== PROVIDED DATA
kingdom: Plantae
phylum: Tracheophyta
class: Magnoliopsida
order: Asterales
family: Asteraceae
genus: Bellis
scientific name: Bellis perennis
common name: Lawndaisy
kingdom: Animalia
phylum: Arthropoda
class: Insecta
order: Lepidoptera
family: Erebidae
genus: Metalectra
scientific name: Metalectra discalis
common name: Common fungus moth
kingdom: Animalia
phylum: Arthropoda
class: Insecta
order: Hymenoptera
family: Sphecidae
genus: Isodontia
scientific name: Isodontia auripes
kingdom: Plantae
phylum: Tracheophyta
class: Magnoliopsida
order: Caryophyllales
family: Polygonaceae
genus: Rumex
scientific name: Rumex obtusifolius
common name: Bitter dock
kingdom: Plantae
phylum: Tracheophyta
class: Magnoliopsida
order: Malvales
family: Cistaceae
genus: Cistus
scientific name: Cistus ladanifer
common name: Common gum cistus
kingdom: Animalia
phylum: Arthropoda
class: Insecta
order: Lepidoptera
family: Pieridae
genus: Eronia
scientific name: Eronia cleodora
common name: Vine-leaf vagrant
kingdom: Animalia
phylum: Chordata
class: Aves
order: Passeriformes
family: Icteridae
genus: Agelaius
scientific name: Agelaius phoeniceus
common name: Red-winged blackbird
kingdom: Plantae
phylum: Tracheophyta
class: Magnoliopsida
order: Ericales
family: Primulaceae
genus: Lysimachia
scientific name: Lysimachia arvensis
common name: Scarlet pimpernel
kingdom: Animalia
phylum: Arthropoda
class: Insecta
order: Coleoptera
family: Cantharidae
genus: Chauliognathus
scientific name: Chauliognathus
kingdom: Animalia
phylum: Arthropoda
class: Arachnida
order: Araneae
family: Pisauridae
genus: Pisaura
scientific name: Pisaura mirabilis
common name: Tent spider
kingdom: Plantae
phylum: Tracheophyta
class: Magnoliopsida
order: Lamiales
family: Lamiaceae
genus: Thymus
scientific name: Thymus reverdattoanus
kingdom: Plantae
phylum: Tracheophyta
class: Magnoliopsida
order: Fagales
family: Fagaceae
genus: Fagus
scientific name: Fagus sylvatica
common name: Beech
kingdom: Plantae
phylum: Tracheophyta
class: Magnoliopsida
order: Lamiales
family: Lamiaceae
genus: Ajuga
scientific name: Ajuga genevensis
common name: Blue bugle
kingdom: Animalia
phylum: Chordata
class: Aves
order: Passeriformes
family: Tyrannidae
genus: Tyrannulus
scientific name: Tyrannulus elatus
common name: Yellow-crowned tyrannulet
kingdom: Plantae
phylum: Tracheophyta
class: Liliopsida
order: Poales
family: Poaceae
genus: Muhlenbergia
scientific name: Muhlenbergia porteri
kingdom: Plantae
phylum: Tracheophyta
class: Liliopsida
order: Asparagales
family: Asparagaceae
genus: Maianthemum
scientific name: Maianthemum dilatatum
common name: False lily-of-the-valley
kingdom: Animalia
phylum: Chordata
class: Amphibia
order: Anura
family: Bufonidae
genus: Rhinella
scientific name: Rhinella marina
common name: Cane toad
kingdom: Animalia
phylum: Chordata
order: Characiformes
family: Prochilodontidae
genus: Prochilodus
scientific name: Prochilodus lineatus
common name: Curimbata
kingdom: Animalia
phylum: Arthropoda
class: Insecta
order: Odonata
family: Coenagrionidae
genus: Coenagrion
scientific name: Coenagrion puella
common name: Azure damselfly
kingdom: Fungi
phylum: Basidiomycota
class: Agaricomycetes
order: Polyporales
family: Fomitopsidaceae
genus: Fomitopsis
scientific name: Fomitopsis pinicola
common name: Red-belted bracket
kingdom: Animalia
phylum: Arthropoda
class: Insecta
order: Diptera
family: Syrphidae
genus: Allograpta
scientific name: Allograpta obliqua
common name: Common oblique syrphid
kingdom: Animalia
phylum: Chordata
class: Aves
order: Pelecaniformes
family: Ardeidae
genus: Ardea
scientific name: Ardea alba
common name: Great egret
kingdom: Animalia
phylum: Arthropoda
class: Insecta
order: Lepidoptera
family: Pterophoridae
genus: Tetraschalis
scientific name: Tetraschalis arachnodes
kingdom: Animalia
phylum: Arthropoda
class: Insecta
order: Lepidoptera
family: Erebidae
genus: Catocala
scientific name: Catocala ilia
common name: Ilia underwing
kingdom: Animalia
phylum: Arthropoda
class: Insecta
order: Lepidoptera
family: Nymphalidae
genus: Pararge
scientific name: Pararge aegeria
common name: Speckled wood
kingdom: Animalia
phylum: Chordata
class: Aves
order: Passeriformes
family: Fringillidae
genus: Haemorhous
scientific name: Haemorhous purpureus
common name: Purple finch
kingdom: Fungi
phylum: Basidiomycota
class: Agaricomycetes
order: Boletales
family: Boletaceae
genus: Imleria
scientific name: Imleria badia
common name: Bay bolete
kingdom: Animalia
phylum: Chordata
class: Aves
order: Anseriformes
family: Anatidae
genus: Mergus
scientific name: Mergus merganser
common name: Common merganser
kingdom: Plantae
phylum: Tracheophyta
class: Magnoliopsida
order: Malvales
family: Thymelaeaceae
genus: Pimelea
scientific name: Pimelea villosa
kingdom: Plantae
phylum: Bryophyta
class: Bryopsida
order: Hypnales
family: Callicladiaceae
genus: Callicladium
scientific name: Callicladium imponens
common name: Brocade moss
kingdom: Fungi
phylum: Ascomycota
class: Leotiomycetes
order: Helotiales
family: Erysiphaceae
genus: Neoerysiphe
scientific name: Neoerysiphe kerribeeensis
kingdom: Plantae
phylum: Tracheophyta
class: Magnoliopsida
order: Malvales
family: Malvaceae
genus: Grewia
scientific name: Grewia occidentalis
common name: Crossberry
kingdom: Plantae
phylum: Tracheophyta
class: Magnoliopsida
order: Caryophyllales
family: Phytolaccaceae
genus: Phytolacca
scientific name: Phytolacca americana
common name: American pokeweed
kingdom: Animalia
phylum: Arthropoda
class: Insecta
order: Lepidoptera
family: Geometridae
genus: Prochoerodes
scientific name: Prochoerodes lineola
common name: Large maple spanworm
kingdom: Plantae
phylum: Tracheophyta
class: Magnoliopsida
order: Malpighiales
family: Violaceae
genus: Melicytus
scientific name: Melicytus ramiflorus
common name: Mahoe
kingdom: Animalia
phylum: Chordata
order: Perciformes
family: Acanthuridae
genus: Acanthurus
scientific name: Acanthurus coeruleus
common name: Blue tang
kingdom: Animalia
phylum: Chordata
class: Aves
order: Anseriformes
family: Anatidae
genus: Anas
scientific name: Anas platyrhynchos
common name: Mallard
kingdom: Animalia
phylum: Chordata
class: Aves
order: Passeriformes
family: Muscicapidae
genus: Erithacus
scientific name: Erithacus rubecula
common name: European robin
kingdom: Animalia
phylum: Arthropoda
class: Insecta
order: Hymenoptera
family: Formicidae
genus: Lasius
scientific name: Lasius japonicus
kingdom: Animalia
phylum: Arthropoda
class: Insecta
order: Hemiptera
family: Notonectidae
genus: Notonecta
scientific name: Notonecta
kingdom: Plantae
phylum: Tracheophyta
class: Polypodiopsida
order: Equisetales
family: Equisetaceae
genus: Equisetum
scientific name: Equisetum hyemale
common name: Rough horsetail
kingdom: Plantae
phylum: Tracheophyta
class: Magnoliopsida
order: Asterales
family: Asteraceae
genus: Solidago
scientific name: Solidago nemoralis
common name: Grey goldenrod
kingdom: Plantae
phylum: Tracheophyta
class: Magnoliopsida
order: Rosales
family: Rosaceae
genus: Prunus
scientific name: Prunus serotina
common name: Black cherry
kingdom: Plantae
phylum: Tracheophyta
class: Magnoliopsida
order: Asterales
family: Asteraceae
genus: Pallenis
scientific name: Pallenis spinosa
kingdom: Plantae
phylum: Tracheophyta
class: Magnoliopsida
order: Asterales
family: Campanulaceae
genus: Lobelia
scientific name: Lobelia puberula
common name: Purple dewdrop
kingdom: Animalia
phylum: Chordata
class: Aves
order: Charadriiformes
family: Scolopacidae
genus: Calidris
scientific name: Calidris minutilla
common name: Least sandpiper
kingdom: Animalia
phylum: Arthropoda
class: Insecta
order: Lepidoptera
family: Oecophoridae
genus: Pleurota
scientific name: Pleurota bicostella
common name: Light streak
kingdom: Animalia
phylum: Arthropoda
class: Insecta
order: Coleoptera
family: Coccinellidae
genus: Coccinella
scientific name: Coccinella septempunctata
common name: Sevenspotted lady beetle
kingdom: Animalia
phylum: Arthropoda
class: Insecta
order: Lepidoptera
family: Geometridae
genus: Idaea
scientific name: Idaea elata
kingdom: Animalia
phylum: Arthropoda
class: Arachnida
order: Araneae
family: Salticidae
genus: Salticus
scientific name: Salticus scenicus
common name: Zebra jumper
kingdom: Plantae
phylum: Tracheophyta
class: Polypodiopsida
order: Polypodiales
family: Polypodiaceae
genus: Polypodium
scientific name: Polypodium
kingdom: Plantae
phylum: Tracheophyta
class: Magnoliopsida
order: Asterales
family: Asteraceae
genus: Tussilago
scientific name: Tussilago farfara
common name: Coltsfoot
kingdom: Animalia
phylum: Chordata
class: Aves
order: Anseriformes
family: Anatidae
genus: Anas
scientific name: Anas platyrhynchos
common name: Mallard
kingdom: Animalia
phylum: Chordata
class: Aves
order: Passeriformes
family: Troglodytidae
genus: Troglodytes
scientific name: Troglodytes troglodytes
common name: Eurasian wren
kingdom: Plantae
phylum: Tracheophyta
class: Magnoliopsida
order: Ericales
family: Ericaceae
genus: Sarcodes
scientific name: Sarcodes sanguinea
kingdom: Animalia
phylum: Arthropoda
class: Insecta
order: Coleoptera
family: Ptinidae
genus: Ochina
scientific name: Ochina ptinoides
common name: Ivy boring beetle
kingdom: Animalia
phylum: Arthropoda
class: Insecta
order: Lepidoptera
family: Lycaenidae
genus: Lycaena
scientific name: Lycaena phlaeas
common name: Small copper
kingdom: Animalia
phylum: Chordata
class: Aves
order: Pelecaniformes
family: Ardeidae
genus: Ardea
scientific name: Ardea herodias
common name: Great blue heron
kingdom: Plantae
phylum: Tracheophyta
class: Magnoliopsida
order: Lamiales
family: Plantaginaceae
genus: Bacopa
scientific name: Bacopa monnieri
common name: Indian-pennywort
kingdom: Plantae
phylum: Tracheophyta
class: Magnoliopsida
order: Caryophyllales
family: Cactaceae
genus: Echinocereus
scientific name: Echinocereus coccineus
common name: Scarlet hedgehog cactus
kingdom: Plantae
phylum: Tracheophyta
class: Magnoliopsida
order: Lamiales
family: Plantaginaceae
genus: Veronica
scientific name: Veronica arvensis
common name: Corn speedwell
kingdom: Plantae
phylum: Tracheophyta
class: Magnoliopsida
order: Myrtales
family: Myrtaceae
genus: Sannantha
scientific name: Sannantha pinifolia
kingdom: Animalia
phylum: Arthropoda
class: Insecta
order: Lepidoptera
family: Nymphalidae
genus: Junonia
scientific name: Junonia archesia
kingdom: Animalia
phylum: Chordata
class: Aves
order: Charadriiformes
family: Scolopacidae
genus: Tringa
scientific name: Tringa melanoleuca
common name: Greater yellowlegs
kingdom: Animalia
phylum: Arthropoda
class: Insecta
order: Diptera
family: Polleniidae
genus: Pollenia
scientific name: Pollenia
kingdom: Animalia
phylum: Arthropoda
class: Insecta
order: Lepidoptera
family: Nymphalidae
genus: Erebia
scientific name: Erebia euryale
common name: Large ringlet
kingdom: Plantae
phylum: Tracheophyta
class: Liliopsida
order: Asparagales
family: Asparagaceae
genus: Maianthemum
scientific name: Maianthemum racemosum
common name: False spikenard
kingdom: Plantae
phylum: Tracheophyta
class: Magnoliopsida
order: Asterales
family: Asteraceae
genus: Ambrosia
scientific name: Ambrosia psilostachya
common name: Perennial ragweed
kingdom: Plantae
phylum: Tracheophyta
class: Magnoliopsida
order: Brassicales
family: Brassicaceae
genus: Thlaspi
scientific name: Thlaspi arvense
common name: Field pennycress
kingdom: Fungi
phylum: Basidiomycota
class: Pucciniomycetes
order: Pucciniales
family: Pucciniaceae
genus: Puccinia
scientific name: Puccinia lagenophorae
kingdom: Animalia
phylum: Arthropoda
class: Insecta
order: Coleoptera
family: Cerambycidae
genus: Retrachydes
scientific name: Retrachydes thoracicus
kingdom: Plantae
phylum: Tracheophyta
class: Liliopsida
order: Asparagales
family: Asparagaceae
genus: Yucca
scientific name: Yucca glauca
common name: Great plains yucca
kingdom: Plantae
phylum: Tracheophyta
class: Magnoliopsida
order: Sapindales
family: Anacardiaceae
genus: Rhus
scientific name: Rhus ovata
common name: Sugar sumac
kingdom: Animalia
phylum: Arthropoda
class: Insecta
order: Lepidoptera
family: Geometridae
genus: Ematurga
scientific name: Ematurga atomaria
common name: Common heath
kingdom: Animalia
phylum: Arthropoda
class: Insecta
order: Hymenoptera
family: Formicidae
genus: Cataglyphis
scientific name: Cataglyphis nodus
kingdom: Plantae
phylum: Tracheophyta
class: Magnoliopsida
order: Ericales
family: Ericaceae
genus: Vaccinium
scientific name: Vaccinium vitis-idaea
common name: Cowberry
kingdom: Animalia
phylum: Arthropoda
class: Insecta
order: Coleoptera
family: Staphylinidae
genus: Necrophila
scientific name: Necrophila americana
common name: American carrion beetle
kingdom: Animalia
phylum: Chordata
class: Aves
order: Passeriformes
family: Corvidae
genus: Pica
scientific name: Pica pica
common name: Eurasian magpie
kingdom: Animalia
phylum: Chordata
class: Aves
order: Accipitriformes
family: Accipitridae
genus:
====
Can you render the material above, from the line with "genus: Pararge" to the line with "class: Leotiomycetes" (both included), as a JSON list of strings with one string per line and any blank lines left out?

[
  "genus: Pararge",
  "scientific name: Pararge aegeria",
  "common name: Speckled wood",
  "kingdom: Animalia",
  "phylum: Chordata",
  "class: Aves",
  "order: Passeriformes",
  "family: Fringillidae",
  "genus: Haemorhous",
  "scientific name: Haemorhous purpureus",
  "common name: Purple finch",
  "kingdom: Fungi",
  "phylum: Basidiomycota",
  "class: Agaricomycetes",
  "order: Boletales",
  "family: Boletaceae",
  "genus: Imleria",
  "scientific name: Imleria badia",
  "common name: Bay bolete",
  "kingdom: Animalia",
  "phylum: Chordata",
  "class: Aves",
  "order: Anseriformes",
  "family: Anatidae",
  "genus: Mergus",
  "scientific name: Mergus merganser",
  "common name: Common merganser",
  "kingdom: Plantae",
  "phylum: Tracheophyta",
  "class: Magnoliopsida",
  "order: Malvales",
  "family: Thymelaeaceae",
  "genus: Pimelea",
  "scientific name: Pimelea villosa",
  "kingdom: Plantae",
  "phylum: Bryophyta",
  "class: Bryopsida",
  "order: Hypnales",
  "family: Callicladiaceae",
  "genus: Callicladium",
  "scientific name: Callicladium imponens",
  "common name: Brocade moss",
  "kingdom: Fungi",
  "phylum: Ascomycota",
  "class: Leotiomycetes"
]